The room is dark. Black and white photographs hung on the walls and even on the roof, staring straight at you as if asking questions.
On both sides of every photograph is placed an audio instrument like telephone and as you pick up the instrument, narration of story that went into making of that picture begins: “First, we shifted the dead bodies, placed them in a line and numbered them. Now, the dead bodies wouldn’t be recognised by their names, they will just be identified by their number. Then we called upon the final year medical students, allotted dead bodies to each.”
This harrowing first person account could be heard in the audio instrument placed by the side of DK Satpathy, forensic expert’s photo in his own voice.
This is perhaps India’s first museum commemorating a contemporary social movement and would be inaugurated on Tuesday. The ‘Remember Bhopal Museum’ is collectively curated by the community of survivors and activists fighting against corporate crimes across the world. It is also the first museum in India that relies predominantly on the oral history testimonials of survivors.
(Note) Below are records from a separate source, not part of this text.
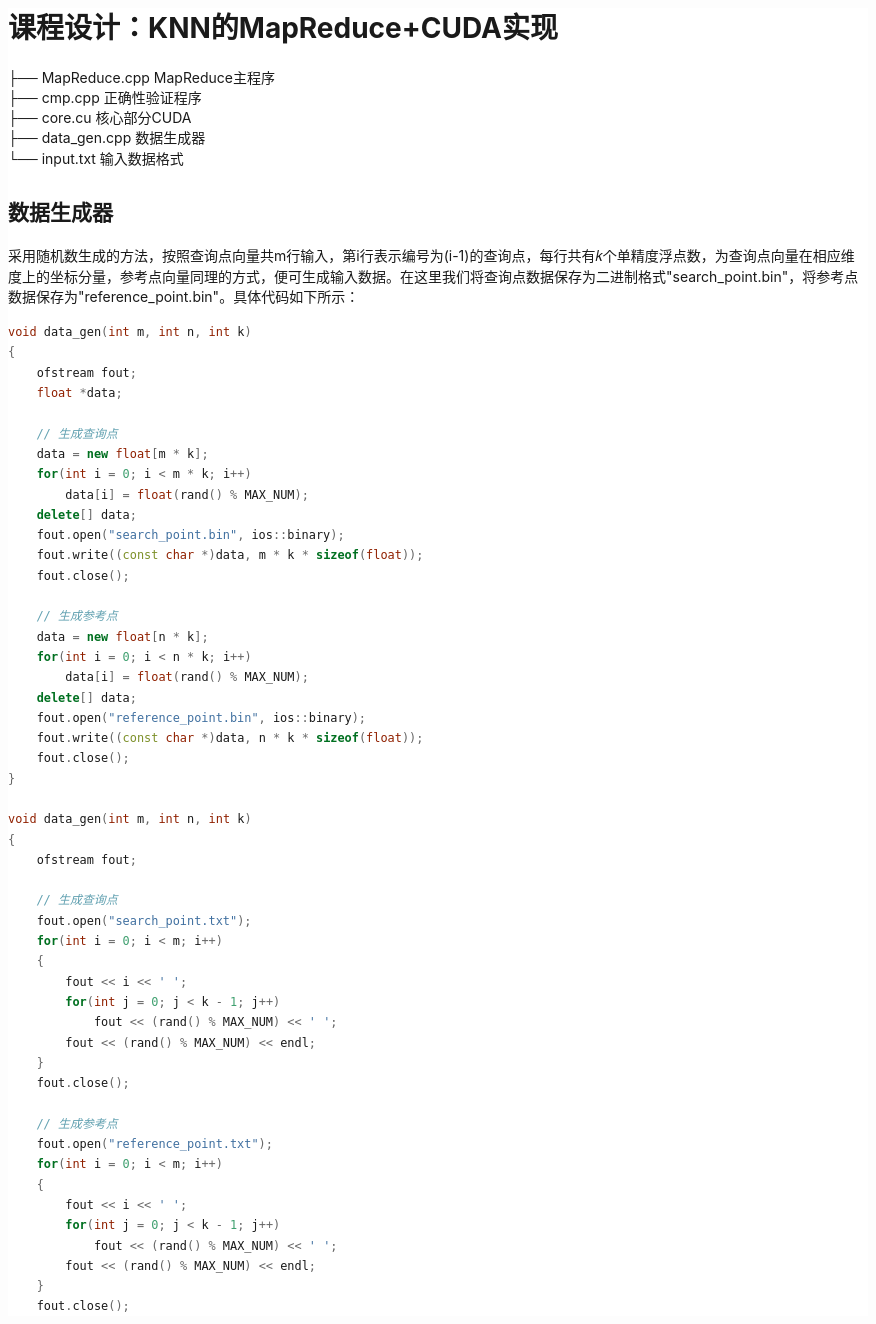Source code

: # 课程设计：KNN的MapReduce+CUDA实现

├── MapReduce.cpp       MapReduce主程序<br/>
├── cmp.cpp             正确性验证程序<br/>
├── core.cu             核心部分CUDA<br/>
├── data_gen.cpp        数据生成器<br/>
└── input.txt           输入数据格式<br/>

## 数据生成器

采用随机数生成的方法，按照查询点向量共m行输入，第i行表示编号为(i-1)的查询点，每行共有𝑘个单精度浮点数，为查询点向量在相应维度上的坐标分量，参考点向量同理的方式，便可生成输入数据。在这里我们将查询点数据保存为二进制格式"search_point.bin"，将参考点数据保存为"reference_point.bin"。具体代码如下所示：
```cpp
void data_gen(int m, int n, int k)
{
    ofstream fout;
    float *data;

    // 生成查询点
    data = new float[m * k];
    for(int i = 0; i < m * k; i++)
        data[i] = float(rand() % MAX_NUM);
    delete[] data;
    fout.open("search_point.bin", ios::binary);
    fout.write((const char *)data, m * k * sizeof(float));
    fout.close();

    // 生成参考点
    data = new float[n * k];
    for(int i = 0; i < n * k; i++)
        data[i] = float(rand() % MAX_NUM);
    delete[] data;
    fout.open("reference_point.bin", ios::binary);
    fout.write((const char *)data, n * k * sizeof(float));
    fout.close();
}

void data_gen(int m, int n, int k)
{
    ofstream fout;

    // 生成查询点
    fout.open("search_point.txt");
    for(int i = 0; i < m; i++)
    {
        fout << i << ' ';
        for(int j = 0; j < k - 1; j++)
            fout << (rand() % MAX_NUM) << ' ';
        fout << (rand() % MAX_NUM) << endl;
    }
    fout.close();

    // 生成参考点
    fout.open("reference_point.txt");
    for(int i = 0; i < m; i++)
    {
        fout << i << ' ';
        for(int j = 0; j < k - 1; j++)
            fout << (rand() % MAX_NUM) << ' ';
        fout << (rand() % MAX_NUM) << endl;
    }
    fout.close();
```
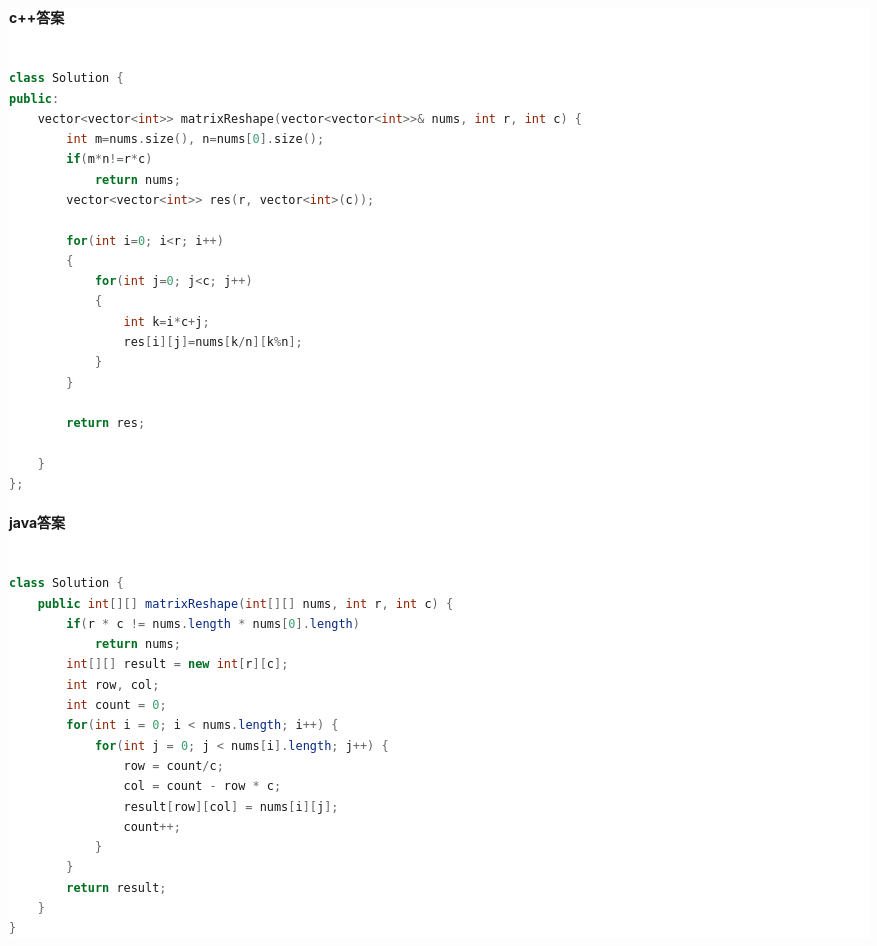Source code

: #### c++答案

```c++

class Solution {
public:
    vector<vector<int>> matrixReshape(vector<vector<int>>& nums, int r, int c) {
        int m=nums.size(), n=nums[0].size();
        if(m*n!=r*c)
        	return nums;
        vector<vector<int>> res(r, vector<int>(c));

        for(int i=0; i<r; i++)
        {
        	for(int j=0; j<c; j++)
        	{
        		int k=i*c+j;
        		res[i][j]=nums[k/n][k%n];
        	}
        }

        return res;

    }
};

```

#### java答案

```java

class Solution {
    public int[][] matrixReshape(int[][] nums, int r, int c) {
        if(r * c != nums.length * nums[0].length)
            return nums;
        int[][] result = new int[r][c];
        int row, col;
        int count = 0;
        for(int i = 0; i < nums.length; i++) {
            for(int j = 0; j < nums[i].length; j++) {
                row = count/c;
                col = count - row * c;
                result[row][col] = nums[i][j];
                count++;
            }
        }
        return result;
    }
}

```
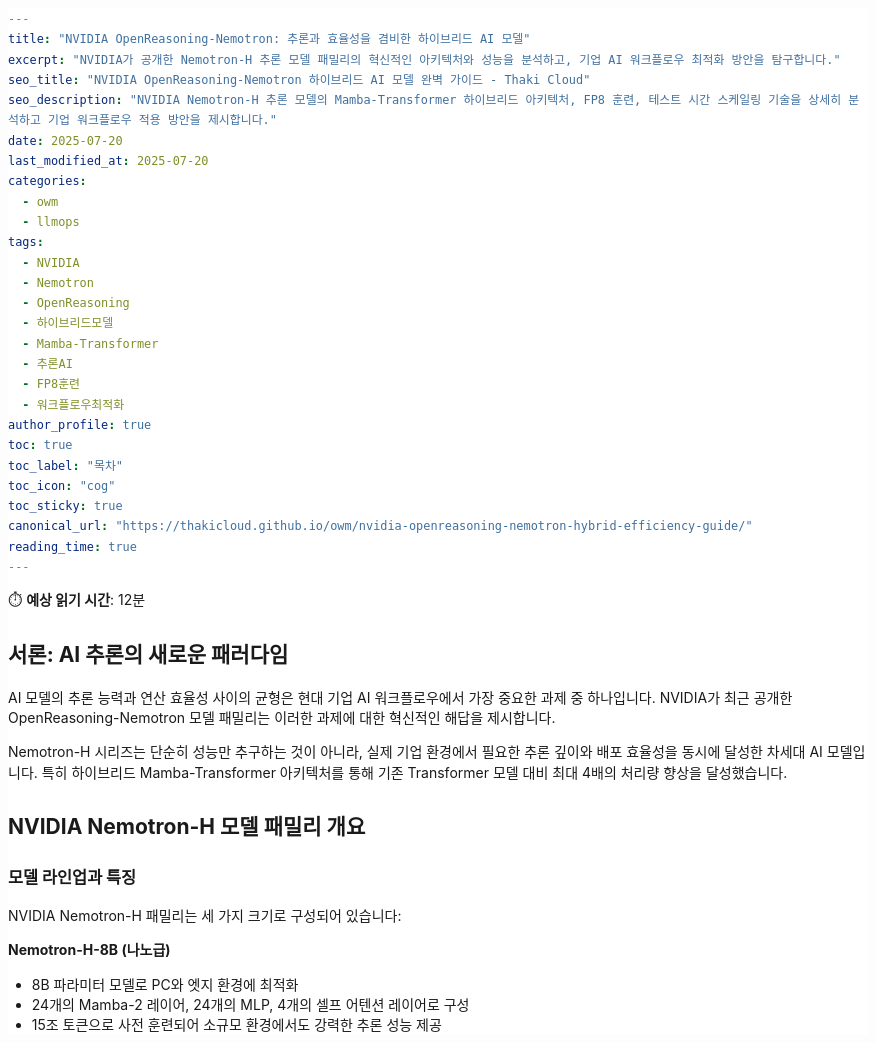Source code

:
 ```yaml
---
title: "NVIDIA OpenReasoning-Nemotron: 추론과 효율성을 겸비한 하이브리드 AI 모델"
excerpt: "NVIDIA가 공개한 Nemotron-H 추론 모델 패밀리의 혁신적인 아키텍처와 성능을 분석하고, 기업 AI 워크플로우 최적화 방안을 탐구합니다."
seo_title: "NVIDIA OpenReasoning-Nemotron 하이브리드 AI 모델 완벽 가이드 - Thaki Cloud"
seo_description: "NVIDIA Nemotron-H 추론 모델의 Mamba-Transformer 하이브리드 아키텍처, FP8 훈련, 테스트 시간 스케일링 기술을 상세히 분석하고 기업 워크플로우 적용 방안을 제시합니다."
date: 2025-07-20
last_modified_at: 2025-07-20
categories:
  - owm
  - llmops
tags:
  - NVIDIA
  - Nemotron
  - OpenReasoning
  - 하이브리드모델
  - Mamba-Transformer
  - 추론AI
  - FP8훈련
  - 워크플로우최적화
author_profile: true
toc: true
toc_label: "목차"
toc_icon: "cog"
toc_sticky: true
canonical_url: "https://thakicloud.github.io/owm/nvidia-openreasoning-nemotron-hybrid-efficiency-guide/"
reading_time: true
---
```


⏱️ **예상 읽기 시간**: 12분

## 서론: AI 추론의 새로운 패러다임

AI 모델의 추론 능력과 연산 효율성 사이의 균형은 현대 기업 AI 워크플로우에서 가장 중요한 과제 중 하나입니다. NVIDIA가 최근 공개한 OpenReasoning-Nemotron 모델 패밀리는 이러한 과제에 대한 혁신적인 해답을 제시합니다.

Nemotron-H 시리즈는 단순히 성능만 추구하는 것이 아니라, 실제 기업 환경에서 필요한 추론 깊이와 배포 효율성을 동시에 달성한 차세대 AI 모델입니다. 특히 하이브리드 Mamba-Transformer 아키텍처를 통해 기존 Transformer 모델 대비 최대 4배의 처리량 향상을 달성했습니다.

## NVIDIA Nemotron-H 모델 패밀리 개요

### 모델 라인업과 특징

NVIDIA Nemotron-H 패밀리는 세 가지 크기로 구성되어 있습니다:

**Nemotron-H-8B (나노급)**
- 8B 파라미터 모델로 PC와 엣지 환경에 최적화
- 24개의 Mamba-2 레이어, 24개의 MLP, 4개의 셀프 어텐션 레이어로 구성
- 15조 토큰으로 사전 훈련되어 소규모 환경에서도 강력한 추론 성능 제공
Museum curator Rama Lakshmi says the museum carries the message of the movement and it does not use any toxic material or products manufactured in hazardous factories and it does not accept money from either the government or large corporate houses.
“It took around four years for this project to take this shape. Earlier, it was planned as a Bus Museum that would travel across India with a message against corporate crime,” said project coordinator Shalini Sharma. “It was a challenge to build this museum without using any flex or chemicals,” said Vivek Seth, designer of the museum.